Saturday, April 26, 2025
Mind boggles at DNA goggles…
As antisemitism flourished in Germany during the first few decades of the last century it became increasingly 'scientific', which in practice meant that the underlying prejudice was coated with a growing corpus of bogus academic interpretations.
In today's America, where ignorance has gained the same kind of prestige that science and medicine once had in early twentieth century Germany, the requirement to appear knowledgeable whilst being openly bigoted has been softened, to say the least.
To wit, this report of a 'visible' DNA test with the finding that Israel's PM is Polish.
Some time ago Benjamin Netanyahu had an actual ancestry test, which uncovered that his genes reveal a mix of Ashkenazi and Sephardi heritage, which is completely unsurprising as his father emigrated from Poland to the Mandate and there met his mother, who had been born in Jerusalem under Ottoman rule.
Netanyahu's father was Polish in the way that South Asians in Idi Amin's Uganda were Ugandan i.e. a member of a deeply resented and persecuted ethnic minority.
So yes, technically he was indeed a Polish national, but the way that this antisemitic podcaster and Xcreter uses the term is rather like referring to a Mayan family living in Boston as 'Irish'.
Would these same a simple vista DNA tests determine that Obama is a native Polynesian from Hawaii?
This is all racist and stupid in equal measure, and unfortunately, unashamedly so. (Let's not even begin to wrangle with the notion of assessing people's territorial rights by relative pigmentation.)
And this is the problem we now have with ideologically-driven discourse emanating from the US on a range of different topics, especially those referencing other parts of the world, for this toxic emulsion of ignorance and thin, low-grade information is steadily seeping out into the wider world and affecting the thinking of everybody who comes into contact with it.
As a boy I read and enjoyed Arthur Koestler's provocative book The Thirteenth Tribe in which the author speculated that Ashkenazis may have descended from the Khazars of the Northern Caucasus — who had mass converted to Judaism in the early medieval period — a notion since debunked by both historians and geneticists.
It remains one of those immensely stimulating yet patently wrong hypotheticals, like Julian Jaynes's bicameral mind: worth reading if you are not the sort of person who systematically believes the last thing you read.
Ironically, Koestler seems to have imagined that by throwing doubt on the semitic origins of European jews he could take the sting out of antisemitism, yet today his theory has been appropriated by numbskull antisemites and used to make out that Israelis are on some fundamental level European settler-colonisers within a territory that has — as any broader historical analysis informs us — been under brutal and restrictive Arab and Turk colonial rule for around 1500 years.

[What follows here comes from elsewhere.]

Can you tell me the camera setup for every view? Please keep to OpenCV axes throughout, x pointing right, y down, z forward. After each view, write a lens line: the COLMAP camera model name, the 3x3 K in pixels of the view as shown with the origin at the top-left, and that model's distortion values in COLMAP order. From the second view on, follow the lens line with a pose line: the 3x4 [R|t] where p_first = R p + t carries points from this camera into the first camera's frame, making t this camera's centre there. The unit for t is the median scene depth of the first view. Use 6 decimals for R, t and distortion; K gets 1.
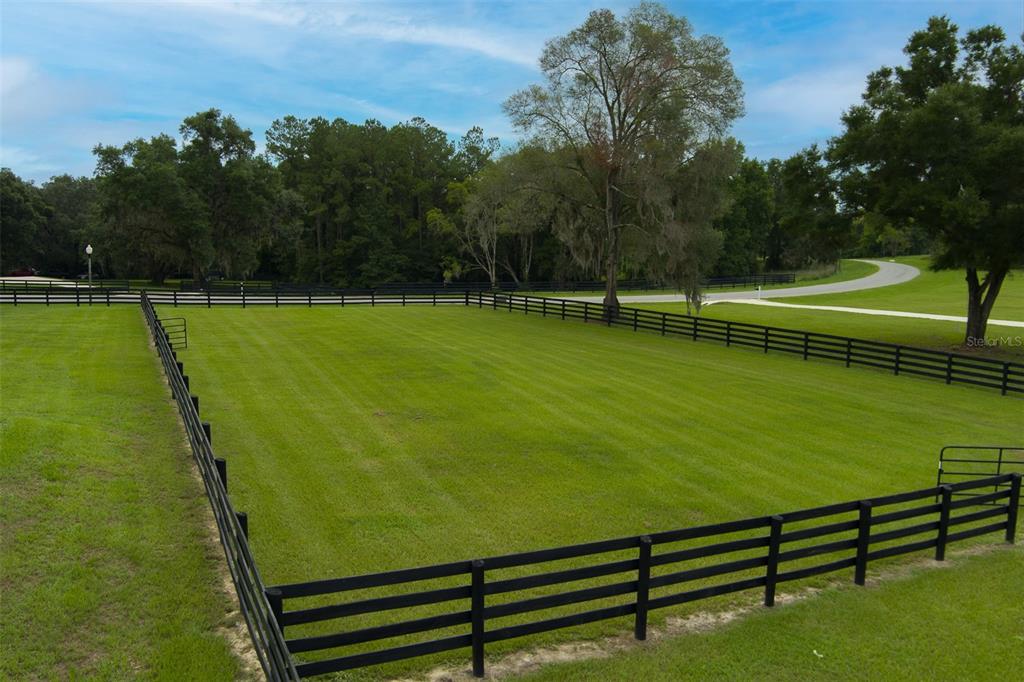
lens RADIAL K [[834.3, 0, 512.0], [0, 834.3, 341.0], [0, 0, 1]] dist [-0.067249, 0.004777]
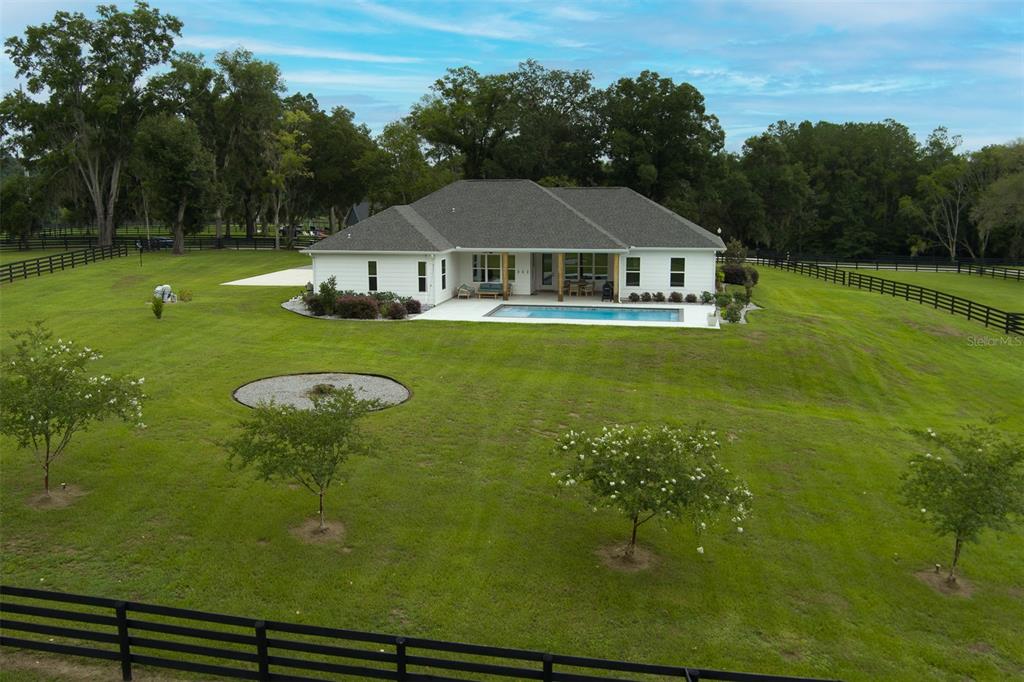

And this when not even half of Jewish-Israeli citizens today have this Ashkenazi heritage which seems to set off the fanatical and chauvinistic simpletons.
Sunday, April 13, 2025
Rabbit Hole Contours
The 'Free Palestine' fixation bears comparison with similar ideological rabbit holes.
At the same time they often insist on highlighting handpicked, sometimes brutal truths, even as their overall disposition speaks rather clearly of a tendency to dispense with information which could prove inconvenient.
Thus the Anti-Vaxers are virulently anti-science and anti-expert in much the same way that the Pro-Pals are virulently anti-western...and anti-semitic — though they are usually at pains to disguise that particular pathology by assuming exclusive responsibility for the public interpretation of this rather hoary form of bigotry.